╭──

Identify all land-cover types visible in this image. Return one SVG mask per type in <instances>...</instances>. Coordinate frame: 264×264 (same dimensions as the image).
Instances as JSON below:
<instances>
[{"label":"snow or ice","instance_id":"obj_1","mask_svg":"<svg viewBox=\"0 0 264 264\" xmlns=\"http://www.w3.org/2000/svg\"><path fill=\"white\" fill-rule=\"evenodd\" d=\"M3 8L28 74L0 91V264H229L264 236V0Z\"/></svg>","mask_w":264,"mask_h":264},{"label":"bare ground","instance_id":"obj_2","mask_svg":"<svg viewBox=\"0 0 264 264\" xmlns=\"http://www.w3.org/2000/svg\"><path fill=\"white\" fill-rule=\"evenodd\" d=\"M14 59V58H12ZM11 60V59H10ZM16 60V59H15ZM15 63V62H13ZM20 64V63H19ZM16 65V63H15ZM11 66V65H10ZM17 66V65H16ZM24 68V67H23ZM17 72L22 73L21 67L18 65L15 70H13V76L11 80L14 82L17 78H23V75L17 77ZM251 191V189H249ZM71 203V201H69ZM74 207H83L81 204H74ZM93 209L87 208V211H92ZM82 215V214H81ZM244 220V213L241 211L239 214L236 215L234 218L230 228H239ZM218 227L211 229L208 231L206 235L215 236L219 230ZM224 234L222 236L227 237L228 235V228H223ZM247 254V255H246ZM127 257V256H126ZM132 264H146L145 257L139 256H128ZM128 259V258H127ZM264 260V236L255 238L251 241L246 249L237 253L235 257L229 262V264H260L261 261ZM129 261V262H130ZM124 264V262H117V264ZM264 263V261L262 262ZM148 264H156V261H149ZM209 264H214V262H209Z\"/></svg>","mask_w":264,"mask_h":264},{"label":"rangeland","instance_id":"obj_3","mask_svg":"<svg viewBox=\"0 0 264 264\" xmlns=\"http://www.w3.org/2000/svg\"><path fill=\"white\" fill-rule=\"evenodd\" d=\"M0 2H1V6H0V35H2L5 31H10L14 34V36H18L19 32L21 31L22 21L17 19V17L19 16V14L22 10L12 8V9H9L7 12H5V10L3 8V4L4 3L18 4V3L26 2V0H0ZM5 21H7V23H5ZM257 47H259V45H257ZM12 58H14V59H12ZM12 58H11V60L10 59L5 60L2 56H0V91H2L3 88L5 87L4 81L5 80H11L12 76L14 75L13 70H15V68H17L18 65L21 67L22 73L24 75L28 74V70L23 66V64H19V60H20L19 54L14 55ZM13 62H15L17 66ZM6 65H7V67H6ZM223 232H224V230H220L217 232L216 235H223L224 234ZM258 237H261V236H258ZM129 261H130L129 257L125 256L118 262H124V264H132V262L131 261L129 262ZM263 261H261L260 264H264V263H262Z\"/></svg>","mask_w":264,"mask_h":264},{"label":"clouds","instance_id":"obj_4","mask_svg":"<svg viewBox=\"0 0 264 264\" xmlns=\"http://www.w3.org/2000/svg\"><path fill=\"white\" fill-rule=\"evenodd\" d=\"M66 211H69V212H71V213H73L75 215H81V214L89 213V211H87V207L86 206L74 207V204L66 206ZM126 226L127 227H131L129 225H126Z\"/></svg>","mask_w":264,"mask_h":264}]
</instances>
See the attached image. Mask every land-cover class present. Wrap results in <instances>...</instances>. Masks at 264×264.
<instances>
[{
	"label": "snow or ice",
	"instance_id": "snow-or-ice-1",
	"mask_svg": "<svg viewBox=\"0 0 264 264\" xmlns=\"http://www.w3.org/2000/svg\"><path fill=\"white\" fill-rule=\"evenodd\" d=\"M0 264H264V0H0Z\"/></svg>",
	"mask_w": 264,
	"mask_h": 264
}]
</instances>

╰──

* What you will do: How many lines of the records above contain the string "image"? Case counts; reply with the number alone.

* Result for this exercise: 2